Protecting the human right to protest

July 2024

Protest movements are vital to securing and protecting human rights. People and communities’ use of protest to protect their rights must be defended.

Community Legal Centres Australia recognises the importance of grassroots protest movements in securing and protecting human rights.

We have signed on to the Australian Democracy Network’s Declaration of our Right to Protest, which sets out 10 principles underpinning the democratic right to protest. The declaration calls on all state, territory, and federal governments to uphold these principles, not pass any further anti-protest legislation and to wind back existing anti-protest laws. We encourage all human rights organisations (including all community legal centres) that have not yet done so to sign on now, and share.

The first community legal centres were established more than half a century ago by grassroots activists and advocates angered by the injustices their communities faced. They were responding to the unfairnesses of a legal system that punished poverty and difference. To this day, community legal centres, and individual workers, volunteers and unionists in the sector have a strong culture of supporting, endorsing, attending and even leading protest movements for justice and human rights.

Our movement also has a proud history of participating as protest ‘legal observers’ or ‘human rights observers’. Legal observers’ role is to monitor and document interactions between protestors and police to ensure police do not violate human rights and to provide objective reporting where human rights are infringed. In the 1970s, Fitzroy Legal Service and Redfern Legal Centre were amongst the first groups on this continent to do protest legal observing.
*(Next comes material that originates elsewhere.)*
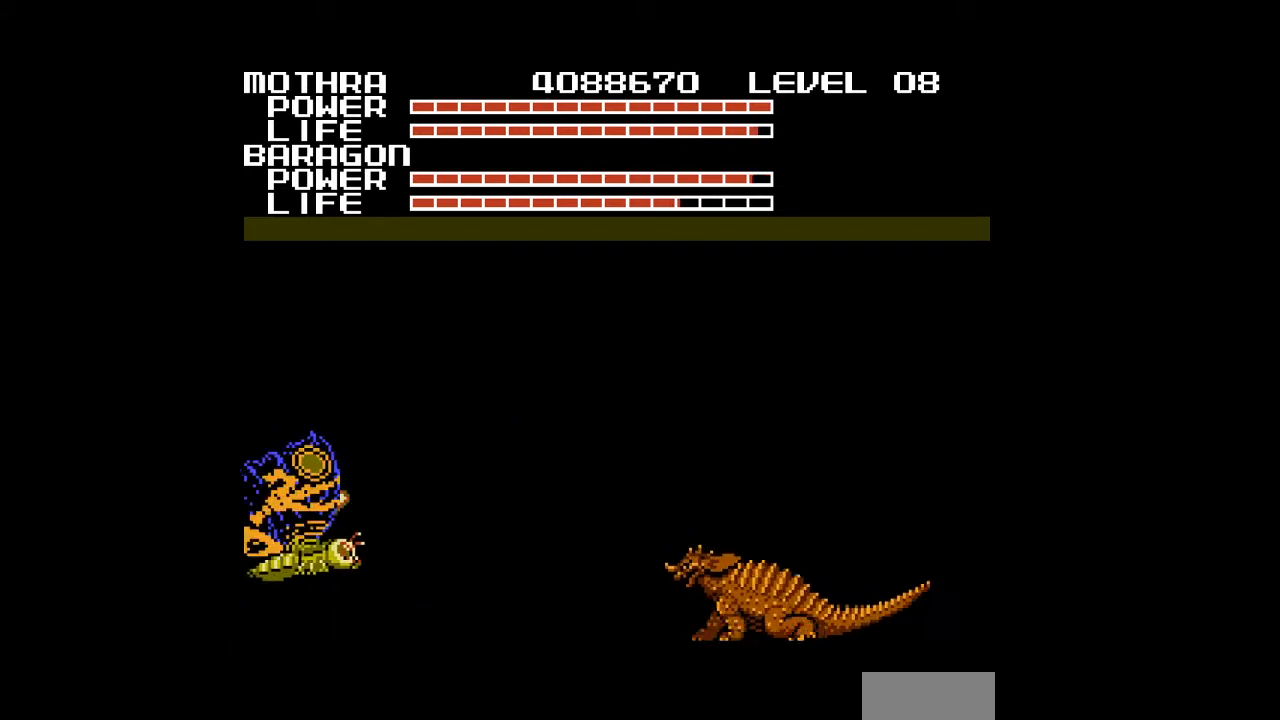
{"buttons": [], "events": [[267, "DPAD_RIGHT", "up"]]}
To this day, community legal centres, organisation, individuals, and union members in our movement, continue to regularly participate as protest legal observers.
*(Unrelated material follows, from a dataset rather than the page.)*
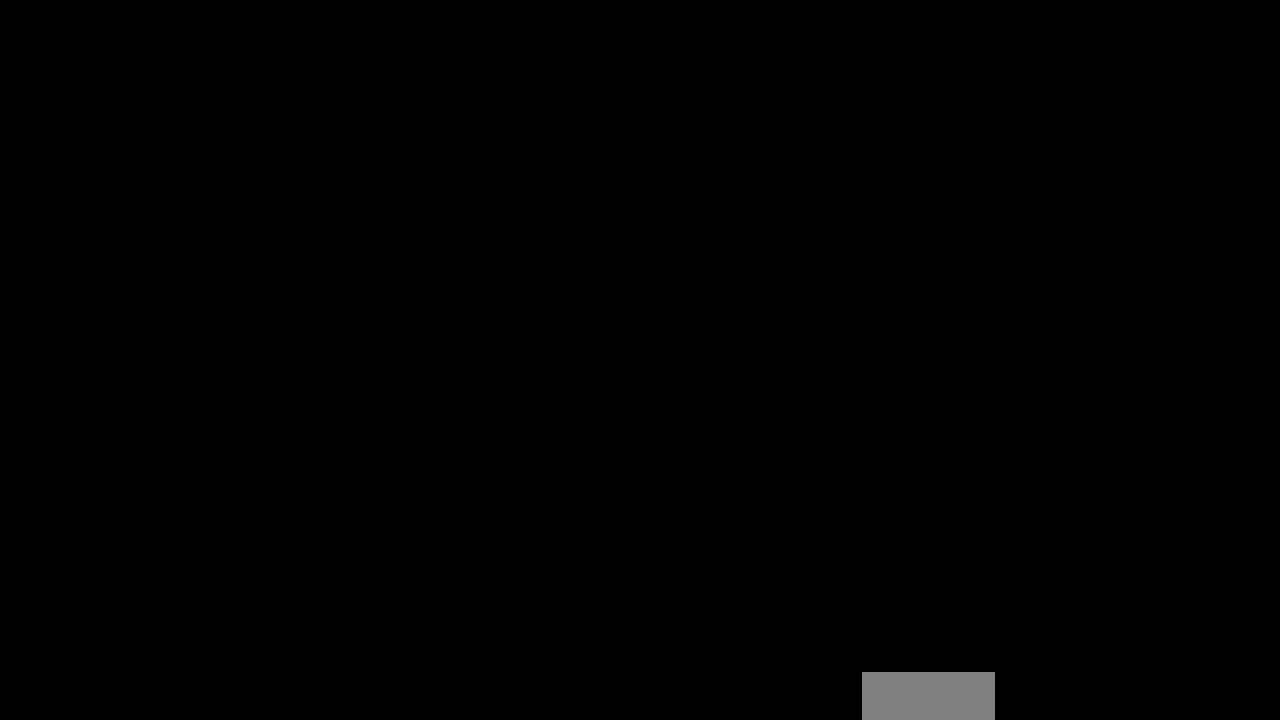
{"buttons": [], "events": []}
Community legal centres recognise the power of protest movements to win justice for people, communities, and the environment.

The 1965 Freedom Ride protests, the 1972 establishment of the Aboriginal Tent Embassy, and the 2020 mobilisations of hundreds of thousands of people across the country protesting in support of Black and Aboriginal lives are just some examples of the crucial importance of protest movements in furthering the rights of First Nations people on this continent.

The 1978 Mardi Gras protest kickstarted the modern LGBTQI+ rights movement in Australia. At the time this was an unlawful protest, which saw immense police brutality and mass arrests. And yet, its value to modern LGBTQI+ rights in Australia has been immeasurable. Redfern Legal Centre, the first community legal centre in NSW, helped to defend many of the people arrested at that first Mardi Gras protest in 1978.

Protests like these have afforded people and communities rights previously, unjustly, denied to them.

When the right to protest is eroded, people’s and communities’ ability to defend other human rights is also eroded.

For years, the right to protest has been under sustained attack across this continent. These threats have grown considerably with the introduction of damaging new laws in several states: in 2022-23, the New South Wales, South Australia, Victorian and Tasmanian Governments each introduced draconian new laws which erode the rights of people and communities taking protest action and threaten them with jail time.

Criminalising protest impacts individual protestors who ultimately end up charged with protest-related ‘crimes.’ It also has a chilling effect on social movements. People may become fearful of the legal repercussions of standing up for justice and stop organising or attending protests. This harms human rights progress.

The criminalisation of protest has far-reaching and damaging implications for our democracy and particularly for the people and communities in our society that already face the greatest structural barriers to justice – those community legal centres make it our business to support.

A recent inquiry has recommended the development and introduction of a Human Rights Act for Australia. This is an important legislative step to enshrine and protect human rights. However, ongoing attacks on the right to protest undermines an equally important tool people and communities can use to secure their human rights. 

Governments cannot truly support human rights while continuing to suppress people’s and communities’ ability to protest to secure their rights.